Benin: end of the Patrice Talon era, beginning of Romuald Wadagni’s term
Romuald Wadagni will take the oath this Sunday at the Palais des Congrès in Cotonou, becoming the fifth president of the Republic of Benin and officially succeeding Patrice Talon after ten years in power. Former Minister of State for Economy and Finance, he will inherit a country engaged in deep institutional, economic, and security reforms, with a mandate extended to seven years by the constitutional amendment of 2025.

In Benin, Romuald Wadagni will take the oath this Sunday, May 24, 2026, at the Palais des Congrès in Cotonou in the presence of around 6,000 guests, becoming the fifth president of the Republic of Benin. The president of the Constitutional Court, Dorothée Sossa, will receive his oath before he receives from the hands of Vice President Mariam Chabi Talata the Grand Collar of Grand Master of the National Order of Benin. Before this, Patrice Talon will welcome him at the Palace of the Marina for a brief meeting, after which he will leave the presidential building, marking the end of his ten-year presidency.

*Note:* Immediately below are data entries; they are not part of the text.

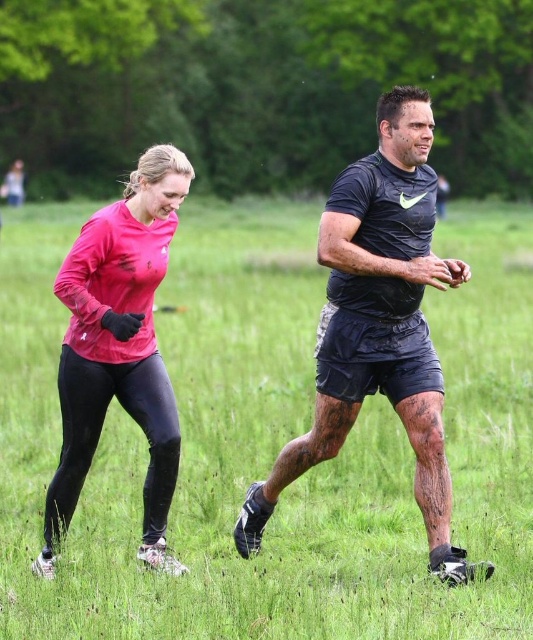
Between point (265, 353) and point (149, 362), which one is positioned in front?

Point (149, 362) is in front.

Does pink fabric leggings at left appear under matte pink long-sleeve shirt at left?

Actually, pink fabric leggings at left is above matte pink long-sleeve shirt at left.

Identify the location of pink fabric leggings at left. The height and width of the screenshot is (640, 533). (270, 442).

At what (x,y) coordinates should I click in order to perform the action: click on pink fabric leggings at left. Please return your answer as a coordinate pair (x, y). This screenshot has height=640, width=533. Looking at the image, I should click on (270, 442).

Does point (296, 442) lie behind point (75, 284)?

Yes, point (296, 442) is farther from viewer.

Based on the photo, who is more distant from viewer, [251,497] or [133,387]?

Point [251,497]

At what (x,y) coordinates should I click in order to perform the action: click on black matte shirt at center. Please return your answer as a coordinate pair (x, y). The image size is (533, 640). Looking at the image, I should click on (378, 324).

Can you confirm if pink fabric leggings at left is positioned above black matte shirt at center?

Yes.

Can you confirm if pink fabric leggings at left is positioned below black matte shirt at center?

Actually, pink fabric leggings at left is above black matte shirt at center.

Between point (488, 310) and point (411, 278), which one is positioned behind?

The point (488, 310) is more distant.

The width and height of the screenshot is (533, 640). Find the location of `pink fabric leggings at left`. pink fabric leggings at left is located at coordinates (270, 442).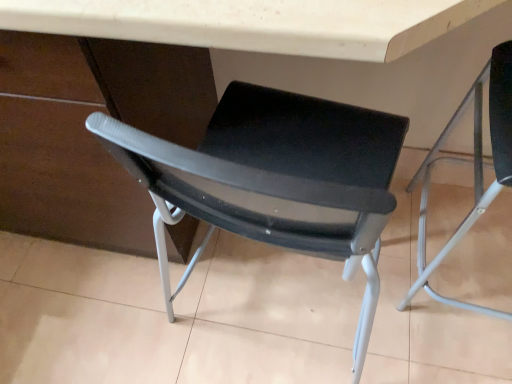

Wadagni, born on June 20, 1976, in Lokossa in the Mono department, was until his election Minister of State for Economy, Finance, and Cooperation, a position he held since Talon’s first government in April 2016. Trained in management at Grenoble École de Management, he worked for seventeen years at the audit and consulting firm Deloitte, first in France and then in the United States, before entering Benin’s political life. His running mate Mariam Chabi Talata, Vice President since May 2021, is retained in her position.
Wadagni won the presidential election on April 12, 2026, with 94.05% of the votes cast, or 4,252,347 votes, against 5.95% for his only opponent, Paul Hounkpè, candidate of the Cauris Forces for an Emerging Benin. The voter turnout was 58.75%, up from 50.63% recorded in the 2021 presidential election. Paul Hounkpè acknowledged his defeat on the evening of the election, before the announcement of the provisional results by the Independent National Electoral Commission. The ECOWAS observation mission praised the “good organization of the vote.”
The vote was held in a limited political landscape: the candidate from the main opposition party, Les Démocrates, Renaud Agbodjo, could not validate his candidacy due to the strict sponsorship conditions imposed by the electoral law. The constitutional amendment of November 2025 also extended the presidential term from five to seven years, bringing Wadagni’s term to 2033.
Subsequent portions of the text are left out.